**REQUIRED TASKS**.
- 1) Answer the following questions using the branching-performance thread.
(a) Below roughly what percentage of correct branch prediction does cmov become the better choice, according to the comparison recalled from the gcc forums?
(b) What bug number and title are given for the change added about 3 years earlier?
(c) How large a performance hit with cmov were those changes meant to avoid?
- 2) Reproduce the branching-performance thread from "On 2/12/14 6:14" to "the answer :).", substituting "conditional move" for "cmov".
- 3) Continue the branching-performance thread from the point where it stops.

**SELECTED PASSAGE**.
------------------------------------------------------------------------
Strange branching performance

Wed Feb 12 18:33:42 PST 2014

We can try to use hint prefixes for branches as experiment:

http://software.intel.com/en-us/articles/branch-and-loop-reorganization-to-prevent-mispredicts

Thanks,
Vladimir

On 2/12/14 6:14 PM, Vitaly Davidovich wrote:
> FWIW, I recall reading on gcc forums that someone made a comparison of
> cmov vs jmp on i7 and bulldozer, and concluded that cmov becomes better
> if the branch is predicted < 92% of the time or so.  In addition,
> bulldozer suffered bigger penalty for cmov than intel.  I can try to dig
> up that thread if there's interest.
>
> In addition to register pressure, cmov also adds a dependency chain and
> the instruction size is bigger.
>
> I guess try to write code with more predictable branching is the answer :).
>
> Sent from my phone
>
> On Feb 12, 2014 7:20 PM, "Vladimir Kozlov" <vladimir.kozlov at oracle.com
> <mailto:vladimir.kozlov at oracle.com>> wrote:
>
>     Hi Martin,
>
>     The issue is more complicated than I thought. The code I pointed
>     before was added by me about 3 years ago for:
>
>     7097546: Optimize use of CMOVE instructions
>     https://bugs.openjdk.java.net/__browse/JDK-7097546
>     <https://bugs.openjdk.java.net/browse/JDK-7097546>
>
>     Changes were done to avoid 2x performance hit with cmov for code
>     like next:
>
>          public static int test(int result, int limit, int mask) { //
>     mask = 15
>              for (int i = 0; i < limit; i++) {
>                if ((i&mask) == 0) result++; // Non frequent
>              }
>              return result;
>          }
>
>     Cmov instruction has big flow - it requires an additional register.
------------------------------------------------------------------------
**EXCERPTED RECORDS**.
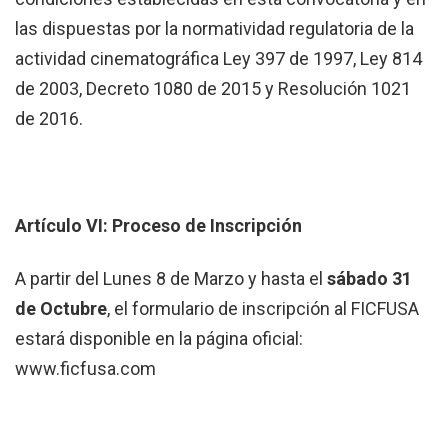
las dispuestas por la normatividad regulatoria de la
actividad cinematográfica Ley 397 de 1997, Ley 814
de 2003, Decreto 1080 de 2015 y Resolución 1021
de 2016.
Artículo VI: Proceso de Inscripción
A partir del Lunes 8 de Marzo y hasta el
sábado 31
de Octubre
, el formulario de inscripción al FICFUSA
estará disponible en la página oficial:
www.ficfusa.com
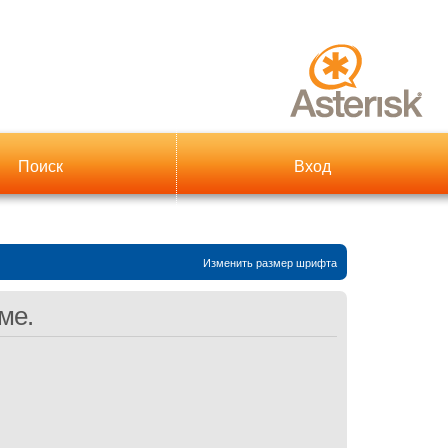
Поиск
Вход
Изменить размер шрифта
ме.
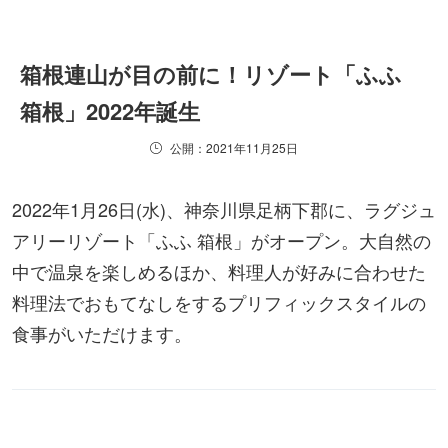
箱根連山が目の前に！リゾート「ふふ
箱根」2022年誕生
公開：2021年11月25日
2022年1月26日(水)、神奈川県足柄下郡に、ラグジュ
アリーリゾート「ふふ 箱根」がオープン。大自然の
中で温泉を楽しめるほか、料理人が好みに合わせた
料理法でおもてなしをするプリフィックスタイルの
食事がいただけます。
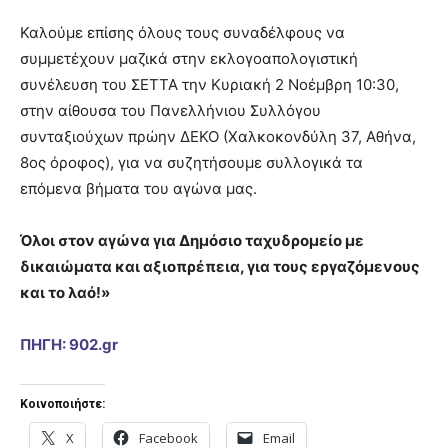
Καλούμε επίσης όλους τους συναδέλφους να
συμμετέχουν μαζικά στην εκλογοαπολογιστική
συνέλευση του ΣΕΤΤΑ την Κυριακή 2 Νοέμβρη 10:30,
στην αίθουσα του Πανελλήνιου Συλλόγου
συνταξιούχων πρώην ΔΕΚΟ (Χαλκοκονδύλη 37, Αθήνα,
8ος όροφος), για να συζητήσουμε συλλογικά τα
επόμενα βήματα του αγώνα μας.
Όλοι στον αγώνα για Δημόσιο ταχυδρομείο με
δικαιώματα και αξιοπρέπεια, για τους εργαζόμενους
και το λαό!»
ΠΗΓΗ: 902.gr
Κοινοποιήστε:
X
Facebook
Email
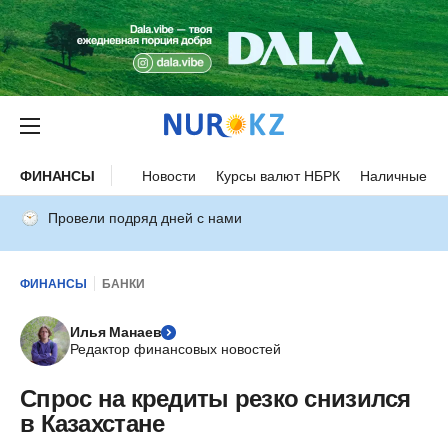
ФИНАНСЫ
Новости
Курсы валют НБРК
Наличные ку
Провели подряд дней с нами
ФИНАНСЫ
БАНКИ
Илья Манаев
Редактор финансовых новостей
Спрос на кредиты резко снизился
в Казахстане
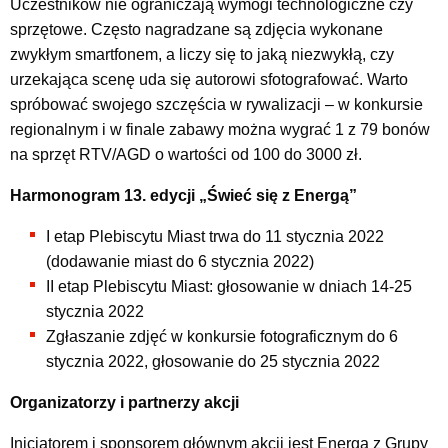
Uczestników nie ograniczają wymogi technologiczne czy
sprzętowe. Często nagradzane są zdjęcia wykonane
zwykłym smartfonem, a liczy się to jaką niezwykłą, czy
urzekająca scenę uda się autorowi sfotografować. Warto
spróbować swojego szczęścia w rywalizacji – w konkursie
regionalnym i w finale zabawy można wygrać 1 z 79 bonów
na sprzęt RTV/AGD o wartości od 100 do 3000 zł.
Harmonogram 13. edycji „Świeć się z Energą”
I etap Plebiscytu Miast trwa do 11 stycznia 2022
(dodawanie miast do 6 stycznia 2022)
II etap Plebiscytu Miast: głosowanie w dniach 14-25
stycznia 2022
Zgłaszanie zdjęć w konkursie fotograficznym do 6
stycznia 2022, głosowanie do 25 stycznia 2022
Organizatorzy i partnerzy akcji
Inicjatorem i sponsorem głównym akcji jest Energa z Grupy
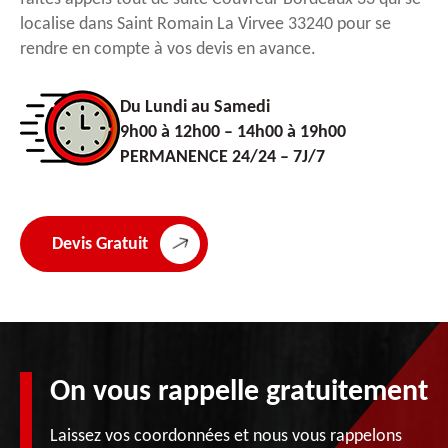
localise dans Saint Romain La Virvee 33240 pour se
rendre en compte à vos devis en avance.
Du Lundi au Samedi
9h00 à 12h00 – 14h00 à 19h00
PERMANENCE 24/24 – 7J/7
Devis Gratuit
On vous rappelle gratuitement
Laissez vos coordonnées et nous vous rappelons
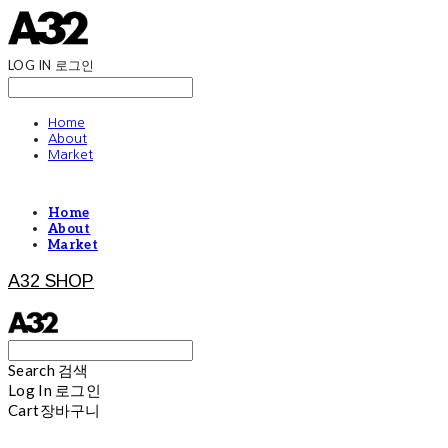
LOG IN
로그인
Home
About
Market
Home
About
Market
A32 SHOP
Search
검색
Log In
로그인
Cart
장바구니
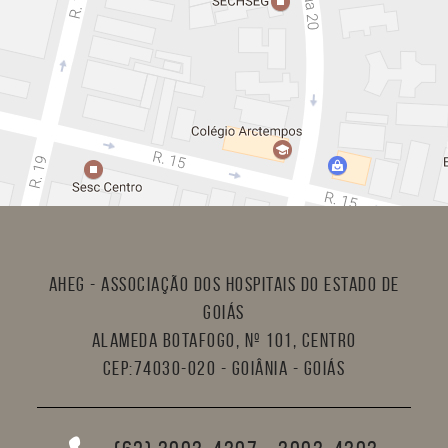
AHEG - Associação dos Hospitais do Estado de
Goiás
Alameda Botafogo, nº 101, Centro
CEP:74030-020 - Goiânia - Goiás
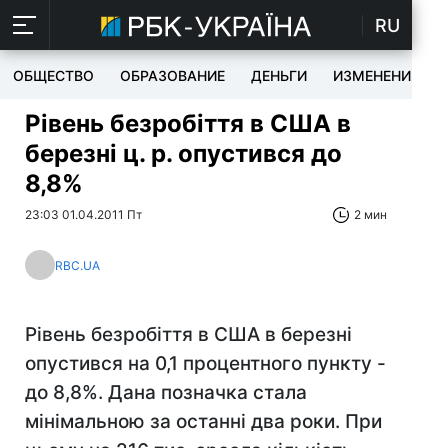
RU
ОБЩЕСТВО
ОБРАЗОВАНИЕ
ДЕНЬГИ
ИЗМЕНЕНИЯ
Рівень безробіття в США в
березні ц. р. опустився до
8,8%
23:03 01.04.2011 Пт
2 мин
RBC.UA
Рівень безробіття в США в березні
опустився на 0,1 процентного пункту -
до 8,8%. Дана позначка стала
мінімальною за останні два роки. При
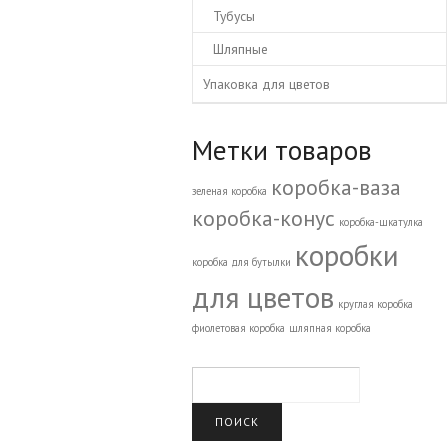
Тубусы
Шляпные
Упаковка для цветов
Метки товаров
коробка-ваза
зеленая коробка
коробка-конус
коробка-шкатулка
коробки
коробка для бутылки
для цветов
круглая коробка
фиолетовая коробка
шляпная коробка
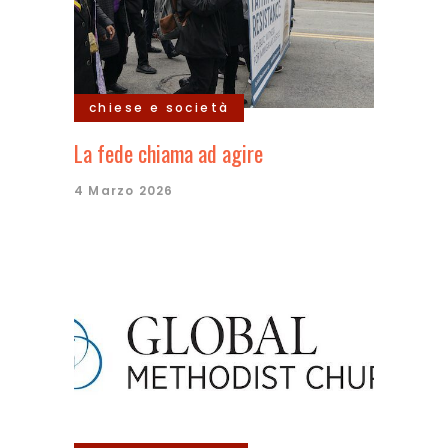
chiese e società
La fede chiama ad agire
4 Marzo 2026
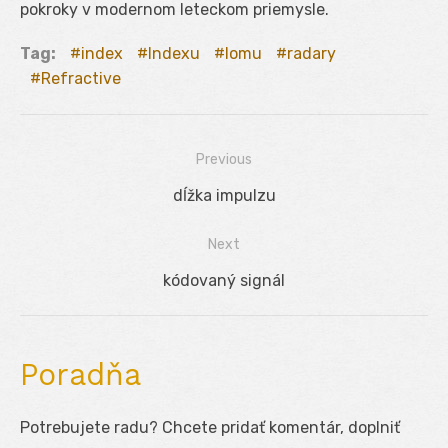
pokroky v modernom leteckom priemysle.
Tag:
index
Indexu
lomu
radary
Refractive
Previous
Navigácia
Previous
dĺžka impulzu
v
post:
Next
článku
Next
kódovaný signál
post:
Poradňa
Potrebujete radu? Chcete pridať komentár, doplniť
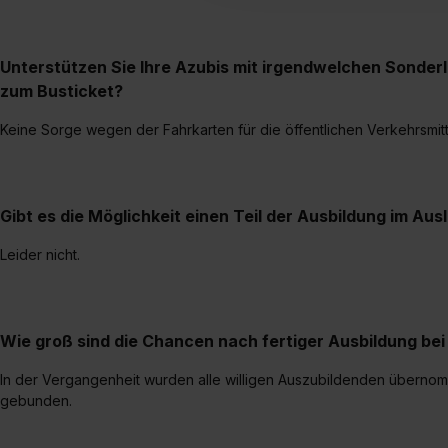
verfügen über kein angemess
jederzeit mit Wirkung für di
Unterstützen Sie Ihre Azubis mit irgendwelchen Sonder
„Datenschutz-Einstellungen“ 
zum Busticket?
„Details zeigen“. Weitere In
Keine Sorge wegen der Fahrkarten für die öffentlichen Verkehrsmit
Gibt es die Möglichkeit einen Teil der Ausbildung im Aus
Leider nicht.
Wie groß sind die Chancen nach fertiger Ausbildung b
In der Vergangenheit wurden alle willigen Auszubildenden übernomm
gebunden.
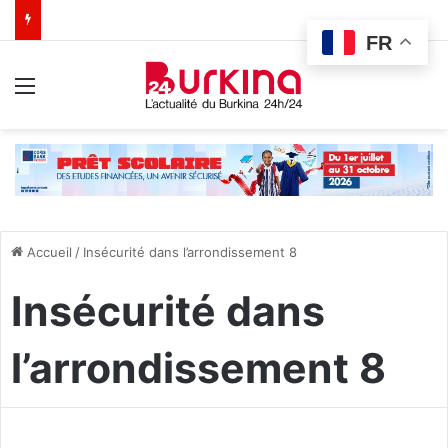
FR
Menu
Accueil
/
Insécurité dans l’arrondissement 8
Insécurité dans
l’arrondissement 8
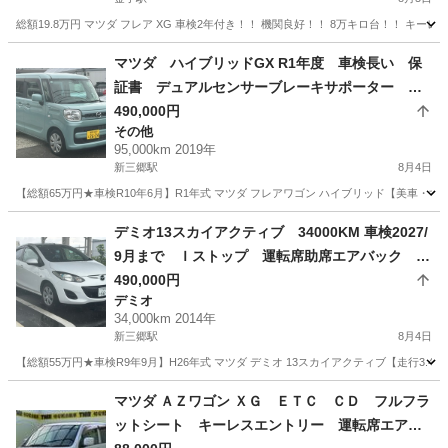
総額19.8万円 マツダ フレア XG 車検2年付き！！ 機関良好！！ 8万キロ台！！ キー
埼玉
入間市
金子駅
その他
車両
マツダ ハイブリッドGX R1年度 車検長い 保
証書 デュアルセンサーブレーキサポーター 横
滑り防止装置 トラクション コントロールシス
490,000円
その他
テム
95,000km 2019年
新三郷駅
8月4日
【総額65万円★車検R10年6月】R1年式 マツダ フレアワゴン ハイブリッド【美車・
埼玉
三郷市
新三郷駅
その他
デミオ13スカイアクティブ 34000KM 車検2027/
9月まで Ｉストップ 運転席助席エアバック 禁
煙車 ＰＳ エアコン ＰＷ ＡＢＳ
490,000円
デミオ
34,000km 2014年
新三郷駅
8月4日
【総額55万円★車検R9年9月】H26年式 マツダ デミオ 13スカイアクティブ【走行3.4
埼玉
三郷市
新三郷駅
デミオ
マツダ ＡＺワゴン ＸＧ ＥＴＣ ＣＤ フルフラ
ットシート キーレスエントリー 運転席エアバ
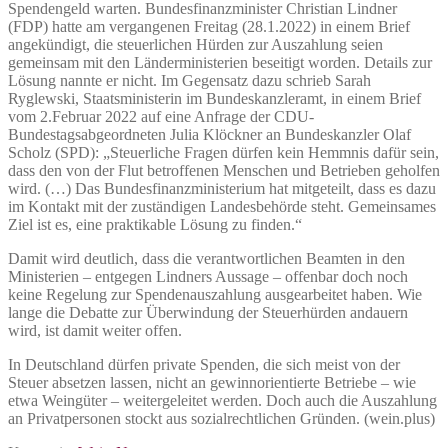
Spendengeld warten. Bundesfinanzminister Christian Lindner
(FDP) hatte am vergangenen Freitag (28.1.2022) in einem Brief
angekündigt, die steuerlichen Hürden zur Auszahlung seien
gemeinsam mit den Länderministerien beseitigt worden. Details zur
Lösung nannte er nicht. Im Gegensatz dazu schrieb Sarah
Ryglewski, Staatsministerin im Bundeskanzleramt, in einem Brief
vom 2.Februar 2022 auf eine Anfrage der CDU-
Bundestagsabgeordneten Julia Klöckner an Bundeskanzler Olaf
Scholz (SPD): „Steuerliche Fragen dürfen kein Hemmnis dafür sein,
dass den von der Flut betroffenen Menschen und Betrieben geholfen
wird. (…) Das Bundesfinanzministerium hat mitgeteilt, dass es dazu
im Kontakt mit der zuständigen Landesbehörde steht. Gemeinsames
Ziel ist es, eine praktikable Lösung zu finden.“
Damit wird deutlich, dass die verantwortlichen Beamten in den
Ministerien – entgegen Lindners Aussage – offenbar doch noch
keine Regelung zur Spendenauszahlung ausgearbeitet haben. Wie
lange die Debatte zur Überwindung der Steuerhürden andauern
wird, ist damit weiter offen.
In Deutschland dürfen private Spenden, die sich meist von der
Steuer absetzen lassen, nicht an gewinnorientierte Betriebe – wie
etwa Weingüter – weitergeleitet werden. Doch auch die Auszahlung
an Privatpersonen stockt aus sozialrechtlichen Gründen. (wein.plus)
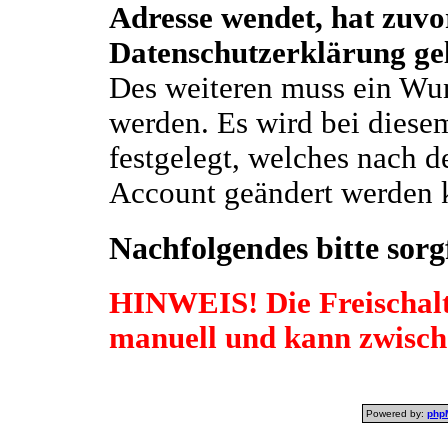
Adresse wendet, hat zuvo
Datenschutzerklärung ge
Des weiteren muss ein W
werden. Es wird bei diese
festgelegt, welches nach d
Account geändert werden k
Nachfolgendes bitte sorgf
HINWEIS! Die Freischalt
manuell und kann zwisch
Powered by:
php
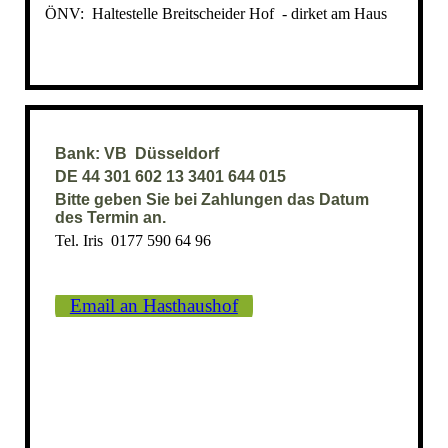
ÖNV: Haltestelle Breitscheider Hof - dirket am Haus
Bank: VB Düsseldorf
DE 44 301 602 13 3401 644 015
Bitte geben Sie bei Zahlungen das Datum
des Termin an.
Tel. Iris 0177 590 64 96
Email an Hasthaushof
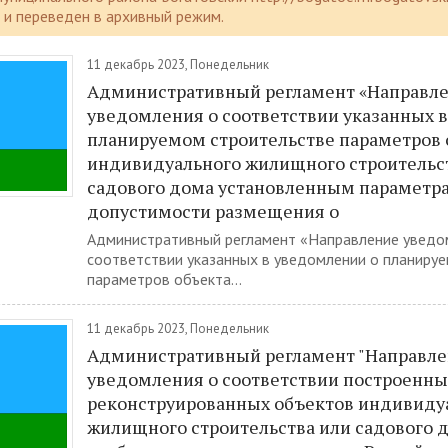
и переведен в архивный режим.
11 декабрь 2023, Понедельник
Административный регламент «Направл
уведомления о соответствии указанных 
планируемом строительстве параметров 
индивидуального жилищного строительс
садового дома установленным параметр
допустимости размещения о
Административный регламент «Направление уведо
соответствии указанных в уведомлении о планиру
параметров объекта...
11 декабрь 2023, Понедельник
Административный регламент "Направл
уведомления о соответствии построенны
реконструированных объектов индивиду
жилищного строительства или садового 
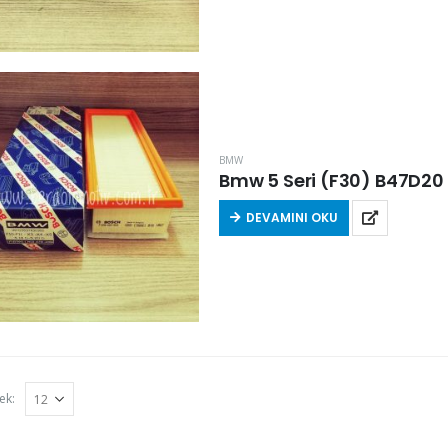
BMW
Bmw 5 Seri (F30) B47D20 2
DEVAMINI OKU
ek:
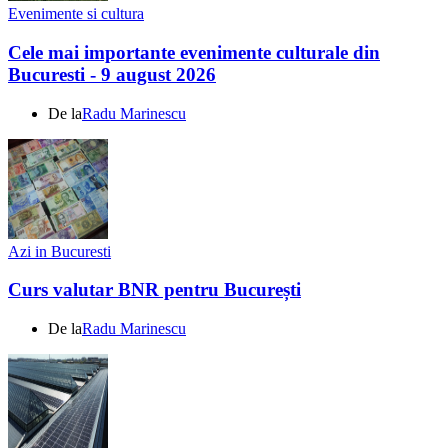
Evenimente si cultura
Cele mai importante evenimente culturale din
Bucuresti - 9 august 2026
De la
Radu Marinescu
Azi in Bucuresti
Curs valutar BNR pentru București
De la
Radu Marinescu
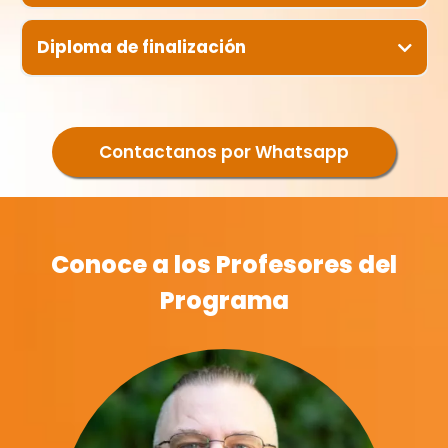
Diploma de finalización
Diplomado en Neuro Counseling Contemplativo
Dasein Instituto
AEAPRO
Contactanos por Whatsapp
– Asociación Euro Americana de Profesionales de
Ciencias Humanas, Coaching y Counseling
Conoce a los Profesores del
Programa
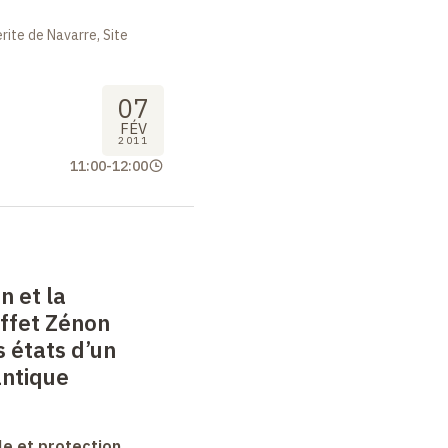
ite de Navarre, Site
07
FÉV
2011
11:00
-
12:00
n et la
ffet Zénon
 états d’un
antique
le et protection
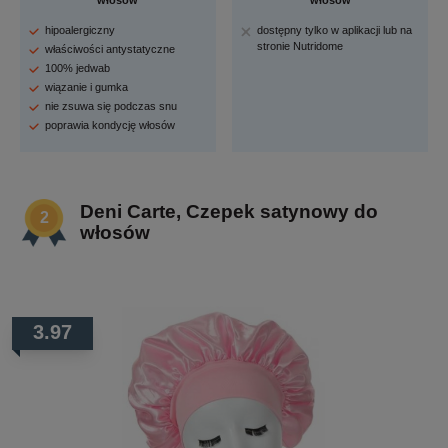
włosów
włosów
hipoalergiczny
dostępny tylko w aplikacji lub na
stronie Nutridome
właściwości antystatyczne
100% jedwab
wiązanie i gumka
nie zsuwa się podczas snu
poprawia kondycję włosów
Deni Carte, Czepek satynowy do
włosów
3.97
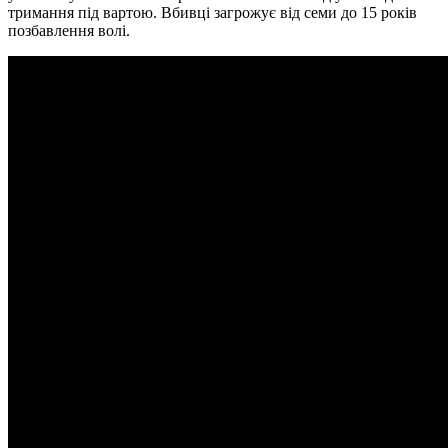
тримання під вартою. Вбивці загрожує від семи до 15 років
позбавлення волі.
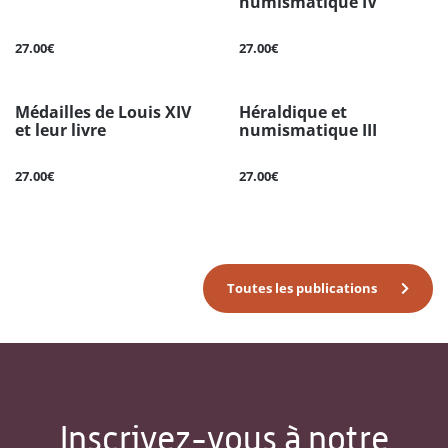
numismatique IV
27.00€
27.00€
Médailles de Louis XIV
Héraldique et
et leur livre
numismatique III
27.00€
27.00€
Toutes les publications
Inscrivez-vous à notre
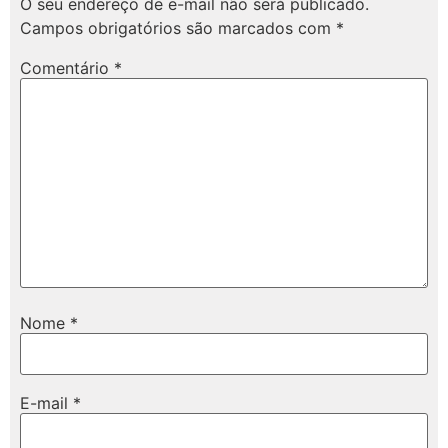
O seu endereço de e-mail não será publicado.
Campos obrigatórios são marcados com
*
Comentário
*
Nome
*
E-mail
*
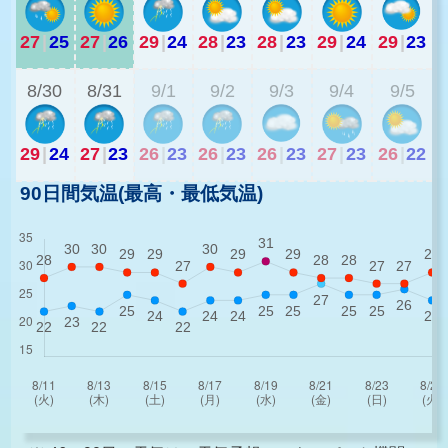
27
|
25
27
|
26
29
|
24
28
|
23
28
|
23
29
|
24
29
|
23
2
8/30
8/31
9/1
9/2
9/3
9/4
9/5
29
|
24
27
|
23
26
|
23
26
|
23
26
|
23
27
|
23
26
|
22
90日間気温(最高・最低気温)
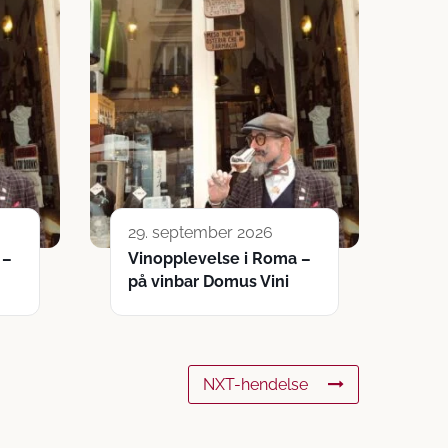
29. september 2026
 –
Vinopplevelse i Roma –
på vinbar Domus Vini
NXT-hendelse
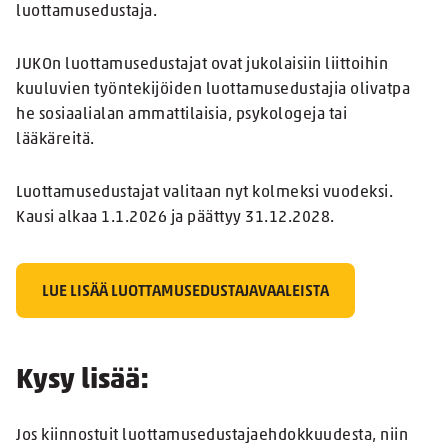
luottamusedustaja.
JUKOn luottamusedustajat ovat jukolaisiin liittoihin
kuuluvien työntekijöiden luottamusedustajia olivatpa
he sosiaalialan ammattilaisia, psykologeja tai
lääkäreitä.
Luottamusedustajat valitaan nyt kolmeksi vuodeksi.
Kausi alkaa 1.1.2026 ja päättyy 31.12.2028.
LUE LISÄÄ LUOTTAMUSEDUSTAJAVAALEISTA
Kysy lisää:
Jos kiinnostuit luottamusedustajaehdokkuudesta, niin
------------------------------------------------------------------------
**RESULTS FOR THE EXERCISE**.
- 1)
(a) About 92%.
(b) 7097546: Optimize use of CMOVE instructions.
(c) A 2x performance hit.

- 2)
On 2/12/14 6:14 PM, Vitaly Davidovich wrote:
> FWIW, I recall reading on gcc forums that someone made a comparison of
> conditional move vs jmp on i7 and bulldozer, and concluded that conditional move becomes better
> if the branch is predicted < 92% of the time or so.  In addition,
> bulldozer suffered bigger penalty for conditional move than intel.  I can try to dig
> up that thread if there's interest.
>
> In addition to register pressure, conditional move also adds a dependency chain and
> the instruction size is bigger.
>
> I guess try to write code with more predictable branching is the answer :).

- 3)
>     If loop's body is complex, using cmov will result in a register
>     spilling - additional instructions. The performance hit could be
>     high than branch misprediction.
>
>     I am not sure how to proceed from here. I may do some benchmark
>     testing to see affects if cmov is used in more cases.
>
>     Regards,
>     Vladimir
>
>     On 2/8/14 1:11 PM, Martin Grajcar wrote:
>
>         Hi Vladimir!
>
>         On Sat, Feb 8, 2014 at 4:36 AM, Vladimir Kozlov
>         <vladimir.kozlov at oracle.com <mailto:vladimir.kozlov at oracle.com>
>         <mailto:vladimir.kozlov at __oracle.com
>         <mailto:vladimir.kozlov at oracle.com>>> wrote:
>
>              Hi Martin,
>
>              Your observation is correct. The corresponding code is next:
>
>                 float infrequent_prob = PROB_UNLIKELY_MAG(3); // 0.001
>
>                 // BlockLayoutByFrequency optimization moves infrequent
>         branch
>                 // from hot path. No point in CMOV'ing in such case (110
>         is used
>                 // instead of 100 to take into account not exactness of
>         float value).
>                 if (BlockLayoutByFrequency) {
>                   infrequent_prob = MAX2(infrequent_prob,
>              (float)____BlockLayoutMinDiamondPercentag____e/110.0f);
>                 }
>                 // Check for highly predictable branch.  No point in
>         CMOV'ing if
>                 // we are going to predict accurately all the time.
>                 if (iff->_prob < infrequent_prob ||
>                     iff->_prob > (1.0f - infrequent_prob))
>                   return NULL;
>
>              Note, BlockLayoutMinDiamondPercentag____e is default 20 so
>              infrequent_prob become 0.2 as you observed.
>
>
>         Yes, there's a sharp edge somewhere below 0.2.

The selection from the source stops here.